- _Extract provided_
'''

The parties filed “joint notice of settlement and joint request to vacate discovery deadlines” in court Tuesday, according to Los Angeles’ ABC 7.
“Plaintiffs and Defendants jointly report that they have agreed to settle their claims in the above-entitled action,” the documents reportedly state.
The private chopper, operated by Island Express Helicopters, crashed in Calabasas amid a dense fog in weather conditions not being up to authorities’ ”standard for flying.”
The retired LA Laker legend, his daughter Gianna and seven other passengers on their way to a youth basketball event perished in the disaster, which also sparked a quarter-acre brush fire.
The estate of pilot Ara George Zobayan was also named in the suit, which sought millions in damages.
The families of victims John Altobelli, his wife Keri and their daughter Alyssa, as well as girl’s basketball coach Christina Mauser, Sarah Chester and her 13-year-old daughter Payton, were plaintiffs in the litigation, court documents confirmed, according to the affiliate.

'''

- _Data listing_
'''

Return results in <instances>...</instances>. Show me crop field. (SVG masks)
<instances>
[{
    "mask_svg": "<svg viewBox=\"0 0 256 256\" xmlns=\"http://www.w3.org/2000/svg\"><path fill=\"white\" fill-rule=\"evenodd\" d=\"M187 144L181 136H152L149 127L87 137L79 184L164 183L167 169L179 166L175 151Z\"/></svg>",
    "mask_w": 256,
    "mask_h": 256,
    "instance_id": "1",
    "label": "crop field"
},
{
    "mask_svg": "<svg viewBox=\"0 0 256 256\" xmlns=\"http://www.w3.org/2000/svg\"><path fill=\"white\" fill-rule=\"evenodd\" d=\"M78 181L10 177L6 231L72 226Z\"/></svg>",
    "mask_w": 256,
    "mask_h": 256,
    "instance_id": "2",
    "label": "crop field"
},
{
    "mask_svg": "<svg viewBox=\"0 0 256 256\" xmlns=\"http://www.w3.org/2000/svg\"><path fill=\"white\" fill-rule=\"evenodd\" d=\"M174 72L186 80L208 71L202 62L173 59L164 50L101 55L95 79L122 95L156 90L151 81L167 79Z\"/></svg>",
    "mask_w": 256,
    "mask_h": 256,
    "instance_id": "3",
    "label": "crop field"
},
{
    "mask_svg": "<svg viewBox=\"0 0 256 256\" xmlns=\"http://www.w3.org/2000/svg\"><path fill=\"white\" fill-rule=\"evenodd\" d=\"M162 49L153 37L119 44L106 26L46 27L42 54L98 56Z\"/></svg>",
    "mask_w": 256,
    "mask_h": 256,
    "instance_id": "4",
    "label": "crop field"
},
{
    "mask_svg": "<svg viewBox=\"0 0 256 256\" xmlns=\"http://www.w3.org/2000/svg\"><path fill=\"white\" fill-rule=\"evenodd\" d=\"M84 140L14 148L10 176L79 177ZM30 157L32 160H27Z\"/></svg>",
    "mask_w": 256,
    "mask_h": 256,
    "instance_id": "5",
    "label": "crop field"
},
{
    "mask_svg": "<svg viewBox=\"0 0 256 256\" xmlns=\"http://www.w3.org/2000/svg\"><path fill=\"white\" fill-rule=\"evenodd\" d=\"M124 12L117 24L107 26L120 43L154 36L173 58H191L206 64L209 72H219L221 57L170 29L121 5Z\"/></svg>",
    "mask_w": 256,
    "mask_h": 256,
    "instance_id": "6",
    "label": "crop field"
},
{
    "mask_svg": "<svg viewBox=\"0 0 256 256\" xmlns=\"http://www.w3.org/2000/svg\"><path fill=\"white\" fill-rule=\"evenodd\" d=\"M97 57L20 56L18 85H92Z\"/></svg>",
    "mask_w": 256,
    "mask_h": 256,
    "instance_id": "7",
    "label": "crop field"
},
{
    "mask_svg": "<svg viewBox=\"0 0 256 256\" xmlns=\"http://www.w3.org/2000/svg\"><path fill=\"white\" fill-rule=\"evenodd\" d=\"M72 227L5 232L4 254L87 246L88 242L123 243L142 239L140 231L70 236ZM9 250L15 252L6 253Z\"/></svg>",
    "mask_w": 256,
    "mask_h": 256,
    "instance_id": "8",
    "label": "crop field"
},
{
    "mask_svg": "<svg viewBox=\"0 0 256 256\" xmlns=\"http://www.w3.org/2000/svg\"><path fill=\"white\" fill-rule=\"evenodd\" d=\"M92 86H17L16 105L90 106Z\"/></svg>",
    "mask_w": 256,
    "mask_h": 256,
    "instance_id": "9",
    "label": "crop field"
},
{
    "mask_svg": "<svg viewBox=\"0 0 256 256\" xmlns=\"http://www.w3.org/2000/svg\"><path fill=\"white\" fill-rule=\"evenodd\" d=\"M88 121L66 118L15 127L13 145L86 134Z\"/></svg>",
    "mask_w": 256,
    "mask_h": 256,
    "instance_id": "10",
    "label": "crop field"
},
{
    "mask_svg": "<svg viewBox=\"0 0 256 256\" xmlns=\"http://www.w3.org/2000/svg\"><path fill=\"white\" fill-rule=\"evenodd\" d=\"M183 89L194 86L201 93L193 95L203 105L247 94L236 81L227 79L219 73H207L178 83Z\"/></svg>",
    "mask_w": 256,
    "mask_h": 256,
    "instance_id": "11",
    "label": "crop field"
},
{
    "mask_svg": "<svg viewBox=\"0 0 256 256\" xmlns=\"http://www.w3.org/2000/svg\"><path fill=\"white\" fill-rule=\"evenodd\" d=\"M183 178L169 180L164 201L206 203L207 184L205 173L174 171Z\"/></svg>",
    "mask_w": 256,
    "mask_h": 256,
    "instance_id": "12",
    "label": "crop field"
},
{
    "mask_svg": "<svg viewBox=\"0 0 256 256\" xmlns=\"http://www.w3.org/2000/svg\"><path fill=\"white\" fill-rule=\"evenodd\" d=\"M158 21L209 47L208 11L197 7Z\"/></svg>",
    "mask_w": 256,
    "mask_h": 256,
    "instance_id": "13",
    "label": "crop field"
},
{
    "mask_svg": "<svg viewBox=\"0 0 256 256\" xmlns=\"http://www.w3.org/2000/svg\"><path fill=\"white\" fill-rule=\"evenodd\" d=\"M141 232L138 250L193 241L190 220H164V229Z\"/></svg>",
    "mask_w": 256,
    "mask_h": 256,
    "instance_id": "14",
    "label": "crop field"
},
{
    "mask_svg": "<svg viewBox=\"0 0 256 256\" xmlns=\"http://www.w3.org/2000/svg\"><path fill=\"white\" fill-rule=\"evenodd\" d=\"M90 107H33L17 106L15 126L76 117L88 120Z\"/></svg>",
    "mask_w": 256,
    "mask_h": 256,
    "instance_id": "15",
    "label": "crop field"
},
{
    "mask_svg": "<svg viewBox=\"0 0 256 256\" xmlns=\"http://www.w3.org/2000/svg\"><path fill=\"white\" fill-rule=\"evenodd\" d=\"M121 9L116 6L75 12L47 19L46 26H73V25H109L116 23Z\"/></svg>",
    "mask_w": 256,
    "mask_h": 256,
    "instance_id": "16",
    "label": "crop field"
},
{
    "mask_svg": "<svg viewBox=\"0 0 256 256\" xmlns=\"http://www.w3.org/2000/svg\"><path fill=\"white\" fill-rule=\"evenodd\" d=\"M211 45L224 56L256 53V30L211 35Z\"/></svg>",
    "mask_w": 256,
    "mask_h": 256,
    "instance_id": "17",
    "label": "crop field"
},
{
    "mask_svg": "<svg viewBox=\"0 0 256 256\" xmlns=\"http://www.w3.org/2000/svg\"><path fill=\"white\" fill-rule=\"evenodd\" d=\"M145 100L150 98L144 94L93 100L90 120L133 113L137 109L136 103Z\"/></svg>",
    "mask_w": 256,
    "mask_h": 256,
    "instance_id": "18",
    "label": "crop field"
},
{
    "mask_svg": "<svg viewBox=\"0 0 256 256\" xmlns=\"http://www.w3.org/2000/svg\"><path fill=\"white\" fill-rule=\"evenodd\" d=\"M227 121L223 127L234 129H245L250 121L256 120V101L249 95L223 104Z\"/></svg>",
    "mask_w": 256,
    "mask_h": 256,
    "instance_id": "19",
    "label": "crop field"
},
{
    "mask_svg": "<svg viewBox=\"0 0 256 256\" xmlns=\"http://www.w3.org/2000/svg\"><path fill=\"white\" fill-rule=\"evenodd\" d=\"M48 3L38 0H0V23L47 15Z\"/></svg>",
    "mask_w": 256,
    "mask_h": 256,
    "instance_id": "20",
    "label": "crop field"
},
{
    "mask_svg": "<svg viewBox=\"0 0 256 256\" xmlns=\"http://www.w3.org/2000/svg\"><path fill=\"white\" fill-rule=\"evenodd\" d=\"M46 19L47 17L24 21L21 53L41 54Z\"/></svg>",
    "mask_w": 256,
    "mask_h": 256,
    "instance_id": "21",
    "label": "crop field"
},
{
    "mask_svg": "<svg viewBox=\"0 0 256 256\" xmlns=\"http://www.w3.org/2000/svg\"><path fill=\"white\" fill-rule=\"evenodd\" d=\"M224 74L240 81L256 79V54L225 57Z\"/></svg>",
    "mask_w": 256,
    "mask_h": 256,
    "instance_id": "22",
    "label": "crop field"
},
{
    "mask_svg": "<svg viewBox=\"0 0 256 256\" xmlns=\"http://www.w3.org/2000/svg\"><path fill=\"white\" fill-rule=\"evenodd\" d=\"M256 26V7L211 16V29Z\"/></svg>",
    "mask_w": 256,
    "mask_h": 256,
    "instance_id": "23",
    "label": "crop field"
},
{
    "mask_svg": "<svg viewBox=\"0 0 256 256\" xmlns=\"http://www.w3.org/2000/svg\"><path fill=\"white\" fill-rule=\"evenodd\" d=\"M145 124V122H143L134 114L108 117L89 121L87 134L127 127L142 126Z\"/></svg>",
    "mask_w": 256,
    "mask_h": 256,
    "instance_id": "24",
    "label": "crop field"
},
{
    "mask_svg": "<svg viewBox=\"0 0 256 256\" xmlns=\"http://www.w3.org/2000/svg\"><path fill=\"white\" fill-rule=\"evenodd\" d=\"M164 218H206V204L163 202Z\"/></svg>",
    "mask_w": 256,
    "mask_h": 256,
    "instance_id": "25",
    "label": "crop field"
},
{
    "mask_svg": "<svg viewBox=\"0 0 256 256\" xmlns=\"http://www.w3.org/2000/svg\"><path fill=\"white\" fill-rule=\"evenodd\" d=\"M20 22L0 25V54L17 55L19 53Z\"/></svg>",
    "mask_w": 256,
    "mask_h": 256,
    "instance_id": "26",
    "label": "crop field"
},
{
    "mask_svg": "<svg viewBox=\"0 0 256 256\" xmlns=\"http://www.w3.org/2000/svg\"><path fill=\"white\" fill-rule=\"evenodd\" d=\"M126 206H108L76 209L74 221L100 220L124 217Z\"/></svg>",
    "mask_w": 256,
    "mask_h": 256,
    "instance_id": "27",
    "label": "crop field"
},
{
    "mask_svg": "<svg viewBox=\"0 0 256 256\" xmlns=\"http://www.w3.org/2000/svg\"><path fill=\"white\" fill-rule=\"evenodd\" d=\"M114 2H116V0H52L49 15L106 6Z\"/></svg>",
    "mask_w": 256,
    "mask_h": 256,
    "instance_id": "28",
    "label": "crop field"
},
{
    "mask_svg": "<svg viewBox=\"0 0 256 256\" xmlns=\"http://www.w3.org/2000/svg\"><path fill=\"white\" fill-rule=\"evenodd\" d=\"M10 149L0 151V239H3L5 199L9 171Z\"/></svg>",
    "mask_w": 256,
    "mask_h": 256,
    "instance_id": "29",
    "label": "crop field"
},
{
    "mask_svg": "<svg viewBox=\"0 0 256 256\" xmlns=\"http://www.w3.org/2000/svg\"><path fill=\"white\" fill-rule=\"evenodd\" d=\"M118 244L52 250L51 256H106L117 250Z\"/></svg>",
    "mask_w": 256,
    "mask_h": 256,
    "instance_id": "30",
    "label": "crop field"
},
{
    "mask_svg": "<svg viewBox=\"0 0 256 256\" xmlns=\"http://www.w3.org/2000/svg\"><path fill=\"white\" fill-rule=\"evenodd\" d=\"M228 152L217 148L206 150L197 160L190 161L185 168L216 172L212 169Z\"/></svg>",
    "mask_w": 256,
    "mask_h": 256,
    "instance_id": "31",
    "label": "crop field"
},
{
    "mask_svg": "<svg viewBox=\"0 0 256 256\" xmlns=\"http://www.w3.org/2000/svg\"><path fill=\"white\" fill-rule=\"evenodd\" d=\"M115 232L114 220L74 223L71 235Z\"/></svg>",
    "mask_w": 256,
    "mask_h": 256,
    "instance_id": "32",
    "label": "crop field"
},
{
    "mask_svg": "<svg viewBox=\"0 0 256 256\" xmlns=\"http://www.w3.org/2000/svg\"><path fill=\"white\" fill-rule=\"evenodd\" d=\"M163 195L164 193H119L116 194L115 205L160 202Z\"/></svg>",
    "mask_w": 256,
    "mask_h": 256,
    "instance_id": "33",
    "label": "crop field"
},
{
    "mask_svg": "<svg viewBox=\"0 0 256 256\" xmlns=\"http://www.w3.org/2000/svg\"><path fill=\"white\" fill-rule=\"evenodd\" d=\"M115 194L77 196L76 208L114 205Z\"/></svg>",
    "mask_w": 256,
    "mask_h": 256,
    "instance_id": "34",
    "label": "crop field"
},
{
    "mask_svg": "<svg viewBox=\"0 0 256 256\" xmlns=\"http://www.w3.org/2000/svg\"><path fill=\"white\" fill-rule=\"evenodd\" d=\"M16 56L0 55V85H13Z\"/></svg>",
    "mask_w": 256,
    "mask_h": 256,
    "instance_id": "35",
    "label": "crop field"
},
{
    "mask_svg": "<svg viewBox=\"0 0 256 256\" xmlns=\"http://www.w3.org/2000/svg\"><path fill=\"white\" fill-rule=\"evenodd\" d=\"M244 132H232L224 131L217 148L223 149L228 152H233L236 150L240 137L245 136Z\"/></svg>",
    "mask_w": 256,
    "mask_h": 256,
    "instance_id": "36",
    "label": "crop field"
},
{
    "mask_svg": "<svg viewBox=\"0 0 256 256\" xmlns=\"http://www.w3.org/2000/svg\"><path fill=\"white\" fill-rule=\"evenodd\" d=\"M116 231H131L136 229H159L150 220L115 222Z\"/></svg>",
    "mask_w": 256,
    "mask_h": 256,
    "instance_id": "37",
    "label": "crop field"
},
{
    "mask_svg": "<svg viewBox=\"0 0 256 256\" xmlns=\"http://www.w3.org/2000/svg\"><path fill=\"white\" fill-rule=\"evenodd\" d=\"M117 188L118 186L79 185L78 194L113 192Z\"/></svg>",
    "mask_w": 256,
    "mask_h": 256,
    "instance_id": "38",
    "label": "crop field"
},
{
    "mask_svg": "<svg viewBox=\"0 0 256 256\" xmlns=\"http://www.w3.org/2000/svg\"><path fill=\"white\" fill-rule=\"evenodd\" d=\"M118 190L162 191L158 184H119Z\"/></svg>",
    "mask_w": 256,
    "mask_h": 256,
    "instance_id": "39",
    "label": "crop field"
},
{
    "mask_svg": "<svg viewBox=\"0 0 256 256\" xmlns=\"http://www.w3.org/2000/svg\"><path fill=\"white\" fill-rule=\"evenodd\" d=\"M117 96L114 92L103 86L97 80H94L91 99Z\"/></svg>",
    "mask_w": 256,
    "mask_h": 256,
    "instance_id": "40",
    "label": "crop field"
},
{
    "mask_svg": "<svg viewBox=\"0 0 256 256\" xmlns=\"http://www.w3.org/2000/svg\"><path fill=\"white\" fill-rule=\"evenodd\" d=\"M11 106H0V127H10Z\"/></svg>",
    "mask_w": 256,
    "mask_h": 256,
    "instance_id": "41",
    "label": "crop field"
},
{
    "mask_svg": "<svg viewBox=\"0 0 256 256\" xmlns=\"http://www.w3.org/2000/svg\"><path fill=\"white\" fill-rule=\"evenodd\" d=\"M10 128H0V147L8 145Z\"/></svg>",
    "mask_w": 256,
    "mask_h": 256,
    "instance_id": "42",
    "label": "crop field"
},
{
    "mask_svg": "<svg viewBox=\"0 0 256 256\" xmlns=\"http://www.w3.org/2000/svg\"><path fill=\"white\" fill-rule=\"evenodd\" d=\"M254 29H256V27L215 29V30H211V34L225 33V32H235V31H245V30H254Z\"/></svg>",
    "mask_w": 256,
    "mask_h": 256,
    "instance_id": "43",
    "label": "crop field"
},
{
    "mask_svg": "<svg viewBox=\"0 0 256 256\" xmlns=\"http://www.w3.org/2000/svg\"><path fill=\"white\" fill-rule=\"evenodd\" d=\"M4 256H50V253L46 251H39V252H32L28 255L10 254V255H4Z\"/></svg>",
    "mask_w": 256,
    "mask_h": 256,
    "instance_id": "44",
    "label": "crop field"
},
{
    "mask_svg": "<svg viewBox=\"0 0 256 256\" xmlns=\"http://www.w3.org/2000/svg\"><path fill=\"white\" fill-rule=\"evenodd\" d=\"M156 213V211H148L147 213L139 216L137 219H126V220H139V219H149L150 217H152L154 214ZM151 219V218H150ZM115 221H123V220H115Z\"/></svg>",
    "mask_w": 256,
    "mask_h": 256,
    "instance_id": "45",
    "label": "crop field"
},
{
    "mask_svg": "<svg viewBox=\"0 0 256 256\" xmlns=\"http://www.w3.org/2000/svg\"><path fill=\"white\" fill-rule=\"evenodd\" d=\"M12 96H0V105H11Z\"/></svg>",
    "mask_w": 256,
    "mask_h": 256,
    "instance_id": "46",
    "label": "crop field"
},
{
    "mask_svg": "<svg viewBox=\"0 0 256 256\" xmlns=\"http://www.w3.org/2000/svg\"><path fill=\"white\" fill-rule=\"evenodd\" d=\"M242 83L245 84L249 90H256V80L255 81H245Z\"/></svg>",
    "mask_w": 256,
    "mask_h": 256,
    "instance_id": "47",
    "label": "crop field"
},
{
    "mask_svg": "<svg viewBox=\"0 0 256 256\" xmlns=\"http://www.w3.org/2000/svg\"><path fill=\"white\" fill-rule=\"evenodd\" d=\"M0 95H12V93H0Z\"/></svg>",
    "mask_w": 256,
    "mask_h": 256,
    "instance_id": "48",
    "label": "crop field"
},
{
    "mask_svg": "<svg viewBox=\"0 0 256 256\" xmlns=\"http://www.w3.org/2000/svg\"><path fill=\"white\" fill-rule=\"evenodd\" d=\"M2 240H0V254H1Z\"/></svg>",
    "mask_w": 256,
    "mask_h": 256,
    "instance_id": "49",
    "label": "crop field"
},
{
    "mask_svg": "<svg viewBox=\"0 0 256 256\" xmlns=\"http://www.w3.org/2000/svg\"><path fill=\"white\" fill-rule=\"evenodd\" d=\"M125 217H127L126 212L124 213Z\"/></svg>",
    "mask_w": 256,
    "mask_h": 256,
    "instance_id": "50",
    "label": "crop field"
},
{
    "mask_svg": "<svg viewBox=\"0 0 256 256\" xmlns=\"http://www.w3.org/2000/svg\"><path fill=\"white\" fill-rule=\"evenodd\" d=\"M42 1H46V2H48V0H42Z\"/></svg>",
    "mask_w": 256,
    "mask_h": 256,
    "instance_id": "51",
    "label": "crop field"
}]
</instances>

'''

- _Stated problem A_
Does each statement agree with the helicopter crash report? Answer yes or no for each, quoting the words that decide it. (i) The helicopter was operated by Island Express Helicopters. (ii) The crash sparked a brush fire of about one acre. (iii) The pilot's estate was named in the suit.
- _Stated problem B_
Can you quote the helicopter crash report word for word, from "The parties filed" to "documents reportedly state."?
The data has nothing to do with the helicopter crash report.

- _Task solution A_
(i) Yes: "operated by Island Express Helicopters"
(ii) No: "a quarter-acre brush fire"
(iii) Yes: "The estate of pilot Ara George Zobayan was also named in the suit"

- _Task solution B_
The parties filed “joint notice of settlement and joint request to vacate discovery deadlines” in court Tuesday, according to Los Angeles’ ABC 7.
“Plaintiffs and Defendants jointly report that they have agreed to settle their claims in the above-entitled action,” the documents reportedly state.